**PROBLEM DETAILS**
Return every line below exactly, without dropping any.

**RECORD SET**
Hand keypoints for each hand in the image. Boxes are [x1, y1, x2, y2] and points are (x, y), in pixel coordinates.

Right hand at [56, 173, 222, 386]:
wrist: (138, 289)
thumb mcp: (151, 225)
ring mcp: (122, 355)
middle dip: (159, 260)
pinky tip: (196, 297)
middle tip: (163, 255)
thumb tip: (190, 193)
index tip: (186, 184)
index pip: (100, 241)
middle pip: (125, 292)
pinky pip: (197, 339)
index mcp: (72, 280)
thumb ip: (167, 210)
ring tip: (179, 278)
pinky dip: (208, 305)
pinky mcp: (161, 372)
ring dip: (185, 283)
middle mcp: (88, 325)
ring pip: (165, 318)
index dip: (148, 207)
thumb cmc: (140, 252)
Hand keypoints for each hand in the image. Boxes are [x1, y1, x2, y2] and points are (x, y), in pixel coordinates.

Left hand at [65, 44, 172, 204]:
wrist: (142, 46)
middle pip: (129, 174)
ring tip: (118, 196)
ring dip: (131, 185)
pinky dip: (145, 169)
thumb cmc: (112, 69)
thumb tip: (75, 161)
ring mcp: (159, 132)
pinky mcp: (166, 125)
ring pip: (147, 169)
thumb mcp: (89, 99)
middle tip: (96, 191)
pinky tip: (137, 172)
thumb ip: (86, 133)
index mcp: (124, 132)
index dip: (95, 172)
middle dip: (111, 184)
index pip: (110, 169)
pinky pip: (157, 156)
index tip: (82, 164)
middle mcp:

**RESPONSE AREA**
Hand keypoints for each hand in the image. Boxes are [x1, y1, x2, y2] and points are (x, y), in pixel coordinates.

Right hand at [56, 173, 222, 386]:
wrist: (138, 289)
thumb mcp: (151, 225)
ring mcp: (122, 355)
middle dip: (159, 260)
pinky tip: (196, 297)
middle tip: (163, 255)
thumb tip: (190, 193)
index tip: (186, 184)
index pip: (100, 241)
middle pip: (125, 292)
pinky pip: (197, 339)
index mcp: (72, 280)
thumb ip: (167, 210)
ring tip: (179, 278)
pinky dip: (208, 305)
pinky mcp: (161, 372)
ring dip: (185, 283)
middle mcp: (88, 325)
ring pip: (165, 318)
index dip: (148, 207)
thumb cmc: (140, 252)
Hand keypoints for each hand in the image. Boxes are [x1, y1, x2, y2] and points are (x, y), in pixel coordinates.

Left hand at [65, 44, 172, 204]:
wrist: (142, 46)
middle pip: (129, 174)
ring tip: (118, 196)
ring dip: (131, 185)
pinky dip: (145, 169)
thumb cmc: (112, 69)
thumb tip: (75, 161)
ring mcp: (159, 132)
pinky mcp: (166, 125)
ring pip: (147, 169)
thumb mcp: (89, 99)
middle tip: (96, 191)
pinky tip: (137, 172)
thumb ip: (86, 133)
index mcp: (124, 132)
index dip: (95, 172)
middle dip: (111, 184)
index pip: (110, 169)
pinky pip: (157, 156)
index tip: (82, 164)
middle mcp:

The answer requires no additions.